_What is being asked_
Output the entries below exactly as written, omitting pictures.
───── Extracted records ─────
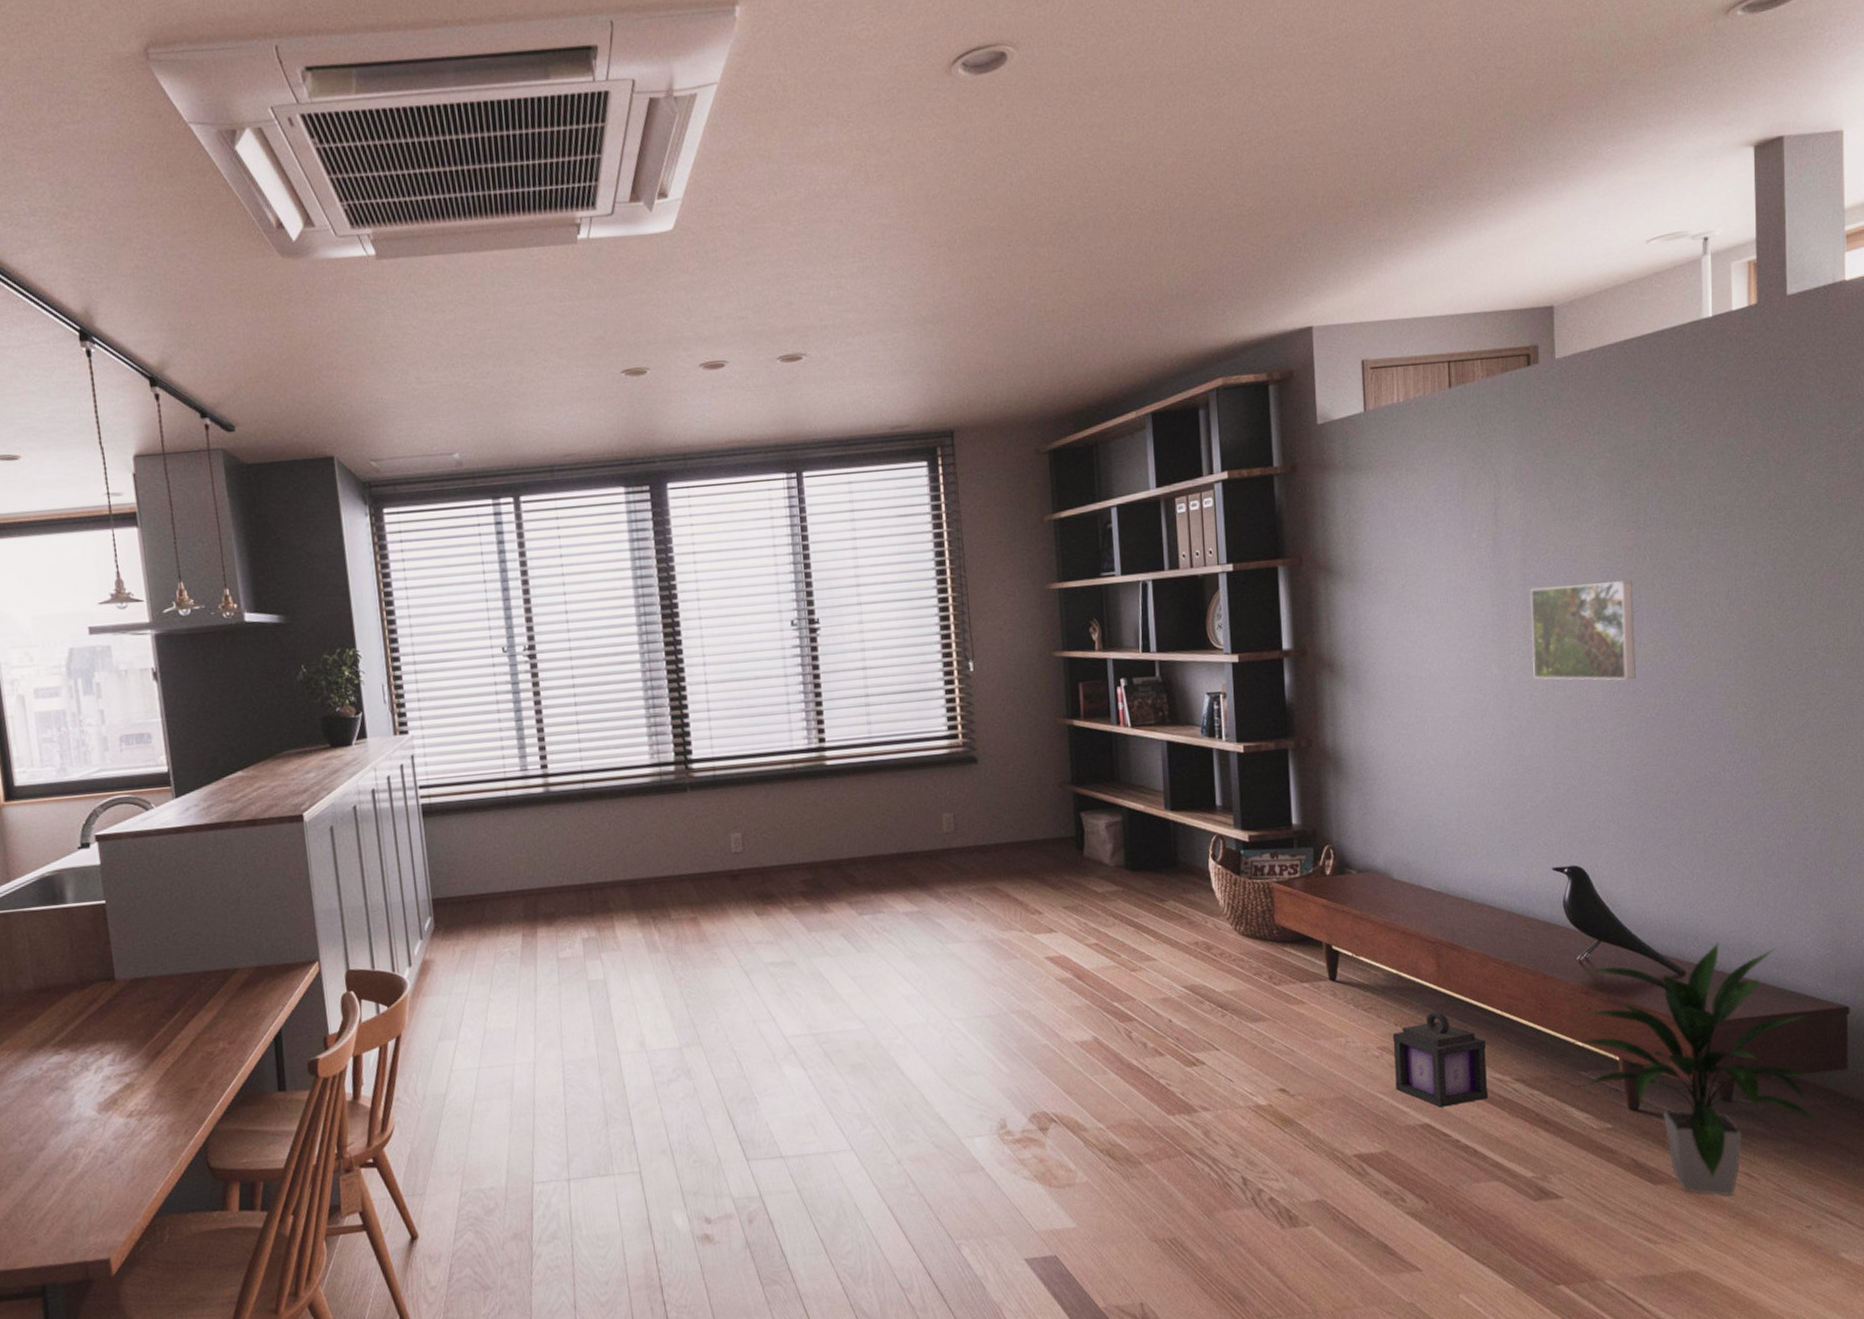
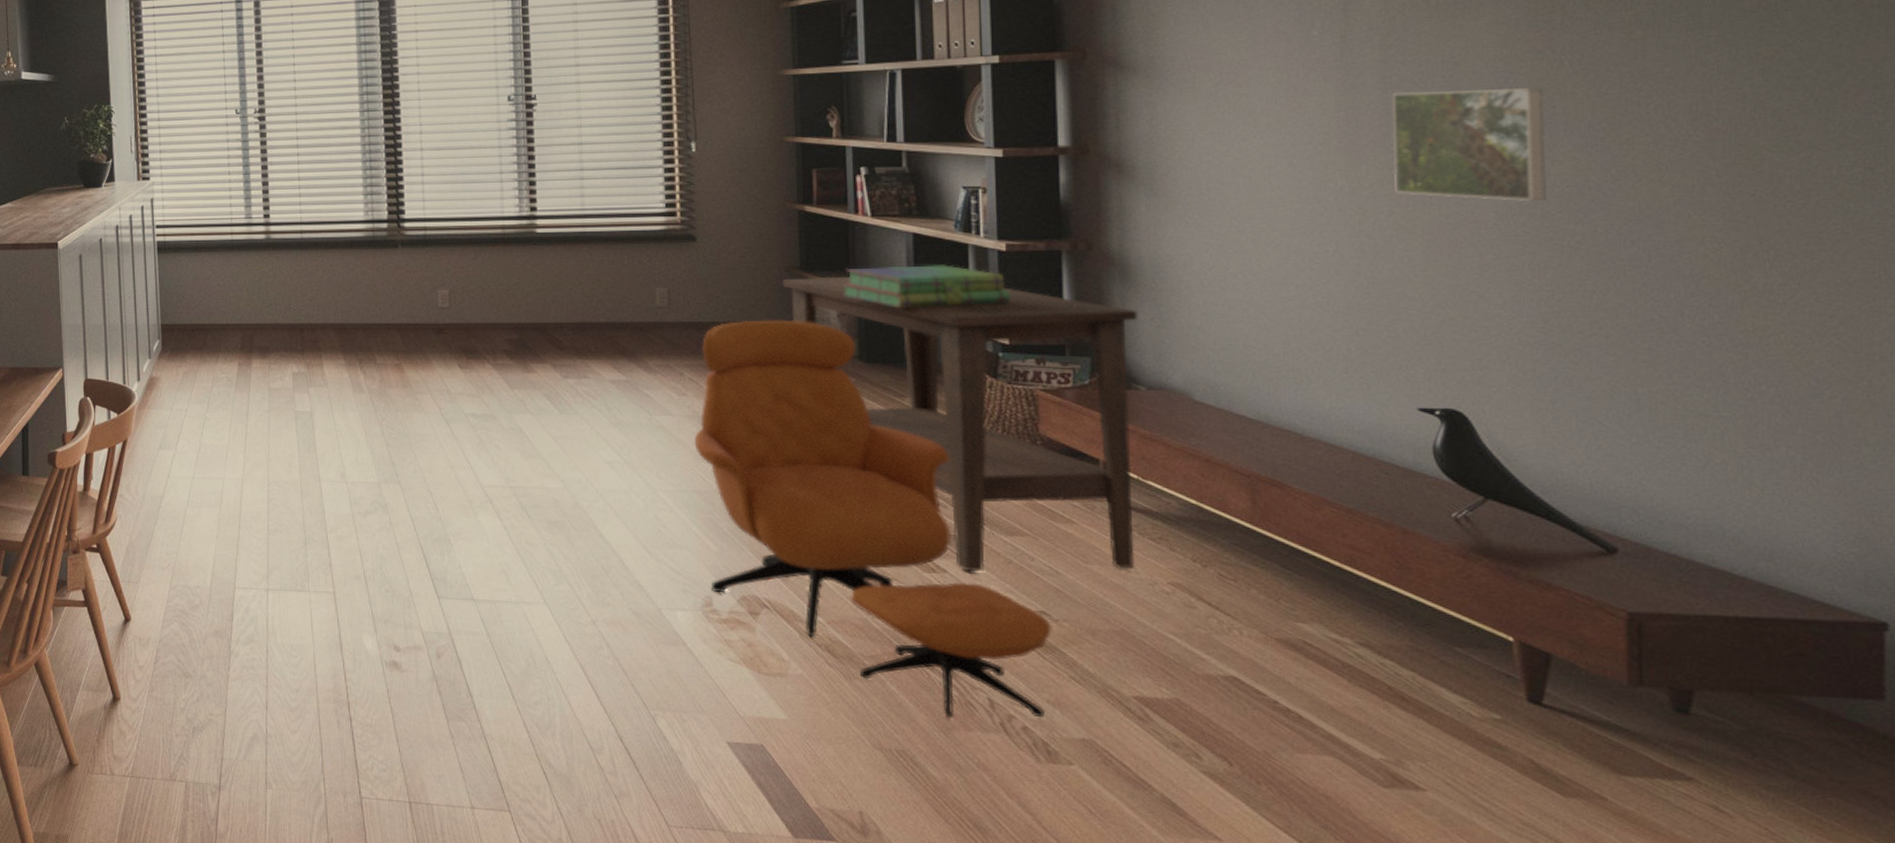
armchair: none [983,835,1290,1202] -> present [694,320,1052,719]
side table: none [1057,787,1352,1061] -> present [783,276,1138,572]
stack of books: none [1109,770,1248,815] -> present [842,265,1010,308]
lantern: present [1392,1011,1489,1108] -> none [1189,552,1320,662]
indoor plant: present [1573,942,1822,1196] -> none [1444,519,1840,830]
─────
_Solution to the exercise_
armchair: none [983,835,1290,1202] -> present [694,320,1052,719]
side table: none [1057,787,1352,1061] -> present [783,276,1138,572]
stack of books: none [1109,770,1248,815] -> present [842,265,1010,308]
lantern: present [1392,1011,1489,1108] -> none [1189,552,1320,662]
indoor plant: present [1573,942,1822,1196] -> none [1444,519,1840,830]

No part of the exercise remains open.